Life

Anne Hailes: Practical advice for those living with arthritis

Osteoarthritis is one of the most common forms of arthritis and can affect young and old

THAT old saying ‘There's always someone worse off than yourself' comes to mind when you suffer aches and pains, sleepless nights or a broken heart but your own problems are your own problems and have to be addressed.

Take rheumatism for instance, an out-of-date name although most of us use it when we get ‘rheumaticky' but times have moved on and although we still have rheumatologists dealing with conditions affecting the muscles, the connecting tissues and joints, medicine is now able to focus more accurately, for instance on osteoarthritis and rheumatoid arthritis, conditions with some common symptoms but different and specific treatments.

Osteoarthritis is one of the most common forms of arthritis and can affect young and old. 'Wear and tear' of the joints seems to be a catch-all when you go to the doctor. You know the feeling, as if bones are rubbing together, painful after a day on your feet, better in the morning after a rest.

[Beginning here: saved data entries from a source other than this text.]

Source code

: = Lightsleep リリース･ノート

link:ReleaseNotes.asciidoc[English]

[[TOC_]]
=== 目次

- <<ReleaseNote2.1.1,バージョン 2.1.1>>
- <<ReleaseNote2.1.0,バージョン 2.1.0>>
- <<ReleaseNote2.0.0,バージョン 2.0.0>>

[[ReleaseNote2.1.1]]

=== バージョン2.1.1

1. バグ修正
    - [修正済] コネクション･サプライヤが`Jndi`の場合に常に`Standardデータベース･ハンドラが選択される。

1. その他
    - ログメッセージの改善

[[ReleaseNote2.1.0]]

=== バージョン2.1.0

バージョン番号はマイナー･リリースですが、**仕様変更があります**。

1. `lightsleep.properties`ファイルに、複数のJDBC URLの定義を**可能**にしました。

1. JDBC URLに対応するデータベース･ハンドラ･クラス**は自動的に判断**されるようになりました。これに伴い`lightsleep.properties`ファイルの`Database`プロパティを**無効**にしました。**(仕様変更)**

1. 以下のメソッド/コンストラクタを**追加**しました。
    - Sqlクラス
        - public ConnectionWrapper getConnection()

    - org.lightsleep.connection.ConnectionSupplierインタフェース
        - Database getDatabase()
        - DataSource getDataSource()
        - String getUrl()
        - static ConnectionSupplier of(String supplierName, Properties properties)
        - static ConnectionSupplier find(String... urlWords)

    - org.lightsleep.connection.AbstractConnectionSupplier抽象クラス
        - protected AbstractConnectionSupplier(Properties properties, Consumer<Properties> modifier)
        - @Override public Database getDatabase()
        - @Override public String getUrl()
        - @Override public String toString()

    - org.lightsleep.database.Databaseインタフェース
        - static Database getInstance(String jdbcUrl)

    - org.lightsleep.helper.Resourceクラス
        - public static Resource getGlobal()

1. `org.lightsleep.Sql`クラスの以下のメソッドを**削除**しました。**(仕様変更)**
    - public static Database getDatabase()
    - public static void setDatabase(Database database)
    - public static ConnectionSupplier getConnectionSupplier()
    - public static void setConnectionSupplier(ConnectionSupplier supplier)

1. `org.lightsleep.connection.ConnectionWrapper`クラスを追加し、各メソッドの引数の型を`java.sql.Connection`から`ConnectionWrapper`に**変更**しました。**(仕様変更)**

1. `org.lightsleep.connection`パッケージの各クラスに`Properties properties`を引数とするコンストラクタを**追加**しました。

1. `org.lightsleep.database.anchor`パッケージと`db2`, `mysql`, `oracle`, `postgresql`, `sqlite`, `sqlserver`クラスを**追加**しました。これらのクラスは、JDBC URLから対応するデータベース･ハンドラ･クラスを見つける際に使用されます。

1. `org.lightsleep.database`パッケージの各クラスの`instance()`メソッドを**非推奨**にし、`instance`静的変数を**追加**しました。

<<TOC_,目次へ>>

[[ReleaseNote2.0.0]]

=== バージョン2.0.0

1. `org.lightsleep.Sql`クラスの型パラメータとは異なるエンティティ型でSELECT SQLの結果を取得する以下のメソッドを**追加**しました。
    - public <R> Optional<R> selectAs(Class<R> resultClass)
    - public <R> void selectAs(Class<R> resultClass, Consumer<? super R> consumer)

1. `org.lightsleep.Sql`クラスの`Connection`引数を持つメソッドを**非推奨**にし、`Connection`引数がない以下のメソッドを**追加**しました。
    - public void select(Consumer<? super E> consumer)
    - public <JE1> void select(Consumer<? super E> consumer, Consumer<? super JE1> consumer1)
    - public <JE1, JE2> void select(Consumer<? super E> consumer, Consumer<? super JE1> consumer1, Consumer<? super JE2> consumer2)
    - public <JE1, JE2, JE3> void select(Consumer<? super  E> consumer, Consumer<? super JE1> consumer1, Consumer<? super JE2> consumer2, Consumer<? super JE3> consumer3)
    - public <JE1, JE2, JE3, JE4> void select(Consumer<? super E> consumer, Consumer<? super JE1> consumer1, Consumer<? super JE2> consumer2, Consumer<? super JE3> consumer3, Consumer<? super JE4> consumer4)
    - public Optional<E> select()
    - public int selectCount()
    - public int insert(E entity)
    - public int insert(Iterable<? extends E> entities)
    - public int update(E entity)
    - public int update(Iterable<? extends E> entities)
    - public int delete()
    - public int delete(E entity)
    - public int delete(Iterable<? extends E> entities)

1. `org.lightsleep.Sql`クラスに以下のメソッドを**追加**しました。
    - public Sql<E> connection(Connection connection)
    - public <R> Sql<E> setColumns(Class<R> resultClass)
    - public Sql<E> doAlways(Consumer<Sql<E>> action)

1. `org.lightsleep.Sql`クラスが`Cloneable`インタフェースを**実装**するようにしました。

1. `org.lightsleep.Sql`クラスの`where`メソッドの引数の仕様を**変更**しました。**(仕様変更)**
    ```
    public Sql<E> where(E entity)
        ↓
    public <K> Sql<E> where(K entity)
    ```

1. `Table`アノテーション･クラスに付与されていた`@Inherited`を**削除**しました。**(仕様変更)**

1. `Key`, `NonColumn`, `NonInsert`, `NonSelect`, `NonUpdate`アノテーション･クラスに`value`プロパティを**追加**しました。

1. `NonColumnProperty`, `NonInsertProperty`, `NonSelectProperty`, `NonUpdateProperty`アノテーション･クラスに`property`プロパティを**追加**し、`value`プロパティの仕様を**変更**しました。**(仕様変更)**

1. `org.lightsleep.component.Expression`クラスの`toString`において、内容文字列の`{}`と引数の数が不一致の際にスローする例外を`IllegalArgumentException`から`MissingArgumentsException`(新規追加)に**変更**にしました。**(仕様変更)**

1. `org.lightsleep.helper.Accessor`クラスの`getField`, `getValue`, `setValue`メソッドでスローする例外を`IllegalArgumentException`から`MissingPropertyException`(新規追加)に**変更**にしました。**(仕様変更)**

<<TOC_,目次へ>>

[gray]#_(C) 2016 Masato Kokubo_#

Rheumatoid arthritis is common but different. It's an autoimmune disease where the body attacks its own tissues, in this case the attack is mainly on joints – that's it in layman's language – so it's vitally important to visit your GP to discuss your symptoms as obviously you want the best answer for your condition.

Sometimes it's fairly straightforward, sometimes it's a much more serious situation.

Take Jane (not her real name). She suffers rheumatoid arthritis.

“I'd no aches or pains before it happened. I was on holiday in Vienna, in a fabric shop, standing at the top of the stairs when all of a sudden I simply couldn't walk, I couldn't take a step because my feet were so sore. Eventually we got to the hotel but the pain spread and got worse before it got better, I couldn't dress myself, a couple of times I couldn't even pull down my pants to go to the toilet. Thank goodness I was with family.”

When she came home she went straight to the doctor and after blood tests he said: "Sorry to tell you, you've rheumatoid arthritis. This is an acute case but aren't you glad you didn't get it when you were younger?"

She was in her 60s at the time.

Jane learned about the disease, how it effects her joins, shoulders, hips, elbows, fingers, even the balls of her feet.

“Pain makes me very tired; after a wedding in Dublin I had to get someone to come and pack my case I was so weak, I couldn't do it. One day I got into the bath but couldn't get out. My body wouldn't do what I told it, my knees were too painful to kneel. Eventually I reached a towel, wrapped it round the taps and heaved myself up. It was frightening.”

Now she has a shower and various devices to help her dress, the most useful a stick with a hook at one end to help pull up and over. Even a coat hanger can be adapted for this.

It's important to say that since her diagnosis, Jane has other illnesses which contribute to her difficulties but her joints still cause her most pain and anxiety.

To control her condition she injects herself once a week with the drug methotrexate, which helps – at least she can move around more freely and is able to drive as usual with a few modifications like a cover on the steering wheel for better grip.

Fifteen years after diagnosis she says she tries not to get depressed.

“There's no point in telling me to take exercise: I can't. When I tell people I'm tired they think I'm lazy and it hurts. I'm missing out on a lot of things. The world is closing in.”

As in all cases, Jane's condition is unique to her but she has found help and says it's vital to get medical advice and to make life as easy as possible. That includes practical advice with everyday living.

I researched this some years ago for a television programme and here are some of the ideas. A basket below the letterbox so you don't need to bend for the post, electric sockets at waist level or extension leads set on a raised surface.

Fit lever-type door handles rather than round ones – easier to grip – and for a mortice-lock key, inserting a piece of wood or metal (a large nail, for example) through the hole in the key allows you to turn it more easily.

A double banister, grab rails, both inside the house and outside. Have your own special chair, right height and correct upholstery, arm rests to give you support to push against when getting up, slip-on shoes and a long shoehorn; a raised seat at the toilet is essential, as is a grab rail to steady yourself.

I can't understand why toilets aren't higher as standard, sometimes it's like you're never going to land!

An adjustable table for reading or writing, a pen wrapped round with a piece of material secured with a few stitches makes for an easier grip and there's a non-slip fabric on the market that sticks to surfaces – comes both in a roll and cut to size.

Long ‘pick-up' grips are handy. Mine has a magnetic tip which is most useful. Good for drawing curtains too – cuts down stretching. Sling a shoulder bag across your chest and use it to carry everything from a bottle of milk to your hot water bottle to keys and purse.

Shopping is much easier today: you can ring in your order and it will be delivered; some delivery drivers are willing to put items in cupboards. Check this out.

Cut down effort in the bedroom by lying on a duvet and covering yourself with a duvet, no painful tucking in of sheets under the mattress.

A lot of these ideas will be helpful to all of us, especially the elderly, but if you are diagnosed you will be directed to professional help and practical advice from social services.